• [Activity]:
Continue the text profiling virtualization management vendors, starting right after its last sentence.

• [Provided text]:
++++
Netuitive Netuitive focuses on making performance management simpler by automating the process of setting performance thresholds and baselines, eliminating many of the false-positive alarms network managers spend their days chasing. The basis of that automation is an analysis engine called the Netuitive Service Analyzer, which monitors the behavior of both physical and virtual machines and creates a set of baselines it defines as "normal." Once those are set, Netuitive intercepts and analyzes alarms, sending its own alerts to administrators only when "normal" (rather than optimal performance) levels fall. That ability continues to be Netuitive's strength, Burton Group's Wolf says. But many larger, more mainstream systems management vendors are adding similar physical and virtual capabilities as well, making that "normal" part of the management market far more crowded.
Liquidware Labs Though desktop virtualization is less sexy and far more problematic-due to the number of machines to be virtualized, if nothing else-it is becoming more mainstream in concept. Making it more mainstream in practice will depend on how well desktop virtualization vendors emulate the performance and capabilities of standalone PCs, according to Andi Mann, analyst at Enterprise Management Associates. Liquidware Labs' Profile Unity is designed to do exactly that, allowing individual end users to create and store-on a server-profiles, configuration settings and documents so they can get the same "desktop" every time they log in to the company's virtual desktop infrastructure (VDI). The profile management system also monitors activity of the virtual desktops for compliance reporting, security and service-level monitoring. Liquidware also does capacity assessments of existing desktops to let you know which machines are fit for XenDesktop or VMware View, and which are not.
++++
• [Data section]:
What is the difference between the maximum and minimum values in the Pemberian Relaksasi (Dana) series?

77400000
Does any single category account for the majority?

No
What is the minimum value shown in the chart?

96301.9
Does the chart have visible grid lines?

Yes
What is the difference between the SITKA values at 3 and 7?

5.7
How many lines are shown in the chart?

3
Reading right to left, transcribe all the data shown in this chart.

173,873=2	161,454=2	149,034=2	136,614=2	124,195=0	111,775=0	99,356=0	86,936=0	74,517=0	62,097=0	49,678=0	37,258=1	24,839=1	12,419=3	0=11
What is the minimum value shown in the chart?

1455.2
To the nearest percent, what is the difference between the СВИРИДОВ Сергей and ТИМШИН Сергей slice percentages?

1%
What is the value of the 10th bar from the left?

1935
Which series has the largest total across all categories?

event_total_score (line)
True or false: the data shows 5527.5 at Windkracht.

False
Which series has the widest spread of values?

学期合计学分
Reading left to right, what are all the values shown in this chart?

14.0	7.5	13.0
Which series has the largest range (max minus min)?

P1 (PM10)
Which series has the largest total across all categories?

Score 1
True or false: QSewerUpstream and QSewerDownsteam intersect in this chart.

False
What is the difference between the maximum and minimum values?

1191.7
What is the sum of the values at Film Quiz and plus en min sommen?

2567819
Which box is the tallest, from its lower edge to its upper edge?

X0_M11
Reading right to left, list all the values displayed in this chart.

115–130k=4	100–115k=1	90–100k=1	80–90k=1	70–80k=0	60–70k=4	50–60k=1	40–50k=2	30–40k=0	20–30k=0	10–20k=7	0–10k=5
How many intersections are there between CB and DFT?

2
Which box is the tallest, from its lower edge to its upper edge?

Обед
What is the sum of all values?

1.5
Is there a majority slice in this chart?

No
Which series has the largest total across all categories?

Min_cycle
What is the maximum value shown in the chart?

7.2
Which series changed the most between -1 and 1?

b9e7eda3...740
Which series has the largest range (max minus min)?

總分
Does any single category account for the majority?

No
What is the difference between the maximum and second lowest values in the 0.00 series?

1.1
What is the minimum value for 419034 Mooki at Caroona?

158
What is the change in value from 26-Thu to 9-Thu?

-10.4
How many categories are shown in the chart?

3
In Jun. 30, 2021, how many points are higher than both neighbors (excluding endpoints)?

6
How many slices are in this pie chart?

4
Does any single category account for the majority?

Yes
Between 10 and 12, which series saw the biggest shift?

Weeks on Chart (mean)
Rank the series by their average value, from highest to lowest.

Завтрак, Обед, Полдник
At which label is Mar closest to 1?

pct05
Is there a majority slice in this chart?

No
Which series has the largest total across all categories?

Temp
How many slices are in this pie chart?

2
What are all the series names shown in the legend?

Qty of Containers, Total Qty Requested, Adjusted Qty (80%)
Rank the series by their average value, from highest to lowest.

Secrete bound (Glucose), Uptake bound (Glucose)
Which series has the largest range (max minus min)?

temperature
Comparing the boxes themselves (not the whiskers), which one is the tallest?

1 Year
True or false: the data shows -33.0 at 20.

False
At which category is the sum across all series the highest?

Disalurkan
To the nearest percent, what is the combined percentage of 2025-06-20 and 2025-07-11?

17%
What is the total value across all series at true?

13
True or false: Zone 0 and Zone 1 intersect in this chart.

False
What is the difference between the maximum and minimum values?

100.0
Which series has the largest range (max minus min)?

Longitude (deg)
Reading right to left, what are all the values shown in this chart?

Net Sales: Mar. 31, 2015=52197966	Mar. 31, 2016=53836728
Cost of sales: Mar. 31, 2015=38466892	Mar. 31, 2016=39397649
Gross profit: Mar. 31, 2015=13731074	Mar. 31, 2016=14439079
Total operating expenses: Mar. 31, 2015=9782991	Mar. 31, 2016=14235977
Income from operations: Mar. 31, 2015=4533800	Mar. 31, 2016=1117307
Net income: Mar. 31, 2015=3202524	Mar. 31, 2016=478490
++++
• [Answer to the exercise]:
AppSense AppSense, a direct competitor to Liquidware Labs, also focuses on user profiles, referring to its configuration storage and management system as a way to let users keep "personality" with their virtual desktops. Both companies promise quicker, more consistent provisioning and better customization. AppSense focuses more on user environment and responsiveness, storing user data where it can be most quickly retrieved to reduce login times, and promising to add not only the ability for end users to store documents on the server but also, sometime later this year, applications as well. "AppSense is a company in the right place at the right time," Wolf says. "They offer a mature product suite focused around ensuring a user's personal settings remain consistent across a variety of delivery mechanisms, such as a physical desktop, virtual desktop and XenApp session. AppSense is closely aligned with Citrix, and I would not be surprised if Citrix eventually acquired them."
RingCube Another potential player in desktop virtualization is RingCube, whose vDesk Virtual Desktop Solution and RingCube Workspace Virtualization Engine offer what Wolf calls a cost-effective alternative to traditional desktop virtualization. "The technology is complementary to VMware and Citrix," he says, "making it a good complement to existing plans, or for organizations that need to address immediate needs while waiting on further maturity and more competitive pricing from VMware and Citrix."